Maybe a faster dot product (I'm not sure)

ashvardanian / SimSIMD

Up to 200x Faster Inner Products and Vector Similarity — for Python, JavaScript, Rust, C, and Swift, supporting f64, f32, f16 real & complex, i8, and binary vectors using SIMD for both x86 AVX2 & AVX-512 and Arm NEON & SVE 📐

https://ashvardanian.com/posts/simsimd-faster-scipy/

Apache License 2.0

806 stars 42 forks source link

Maybe a faster dot product (I'm not sure) #45

Closed javiabellan closed 3 months ago

javiabellan commented 6 months ago

Looking at AVX512 dot product I tried to avoid the if inside the loop to make a faster code. Here is a (not tested) idea of the proposed code:

simsimd_avx512_f32_ip(simsimd_f32_t const* a, simsimd_f32_t const* b, simsimd_size_t n)
{
    __m512 ab_vec = _mm512_setzero();
    __m512 a_vec, b_vec;

    int n_tail = n & 15; // Equivalent of n%16 but faster
    n -= n_tail;

    while(n) // faster loop without the "being on the tail condition"
    {
        a_vec = _mm512_loadu_ps(a);
        b_vec = _mm512_loadu_ps(b);
        ab_vec = _mm512_fmadd_ps(a_vec, b_vec, ab_vec);

        a += 16, b += 16, n -= 16;
    }
    if(n_tail)
    {
        __mmask16 mask = _bzhi_u32(0xFFFFFFFF, n_tail);
        a_vec = _mm512_maskz_loadu_ps(mask, a);
        b_vec = _mm512_maskz_loadu_ps(mask, b);
        ab_vec = _mm512_fmadd_ps(a_vec, b_vec, ab_vec);
    }

    return _mm512_reduce_add_ps(ab_vec);
}

ashvardanian commented 6 months ago

Hi @javiabellan, thanks for the contribution! The while is actually identical to a combination of if and goto, so the performance should be the same.

ashvardanian commented 6 months ago

I am not sure the AVX-512 versions have room for improvement, but for Apple one can try to replace NEON with AMX. Let me know if you can test those 🤗

javiabellan commented 6 months ago

I see it. I was thinking about the condition in assembly. Maybe cheking if is not zero (JNZ) is faster than n < 16. But im not sure about that.

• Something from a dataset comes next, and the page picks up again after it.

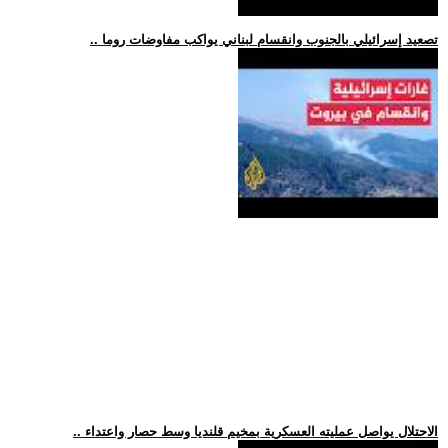
.. تصعيد إسرائيلي بالجنوب وانقسام لبناني يواكب مفاوضات روما
.. الاحتلال يواصل عمليته العسكرية بمخيم قلنديا وسط حصار واعتداء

I think the improvement comes from each loop iteration, where the proposed code has 1 condition (while(n)) instead of 2 ifs (if (n < 16) and if (n)). The main idea is not checking (at every iteration) if we are on the final tail or not, because we can know that a priori by avoiding being on the tail by modifing n to n -= n_tail.

The main disadvantage of the proposed code is the computation of int n_tail = n & 15 and n -= n_tail but this O(1). And also the larger code by duplicating the ab_vec = _mm512_fmadd_ps(a_vec, b_vec, ab_vec); line.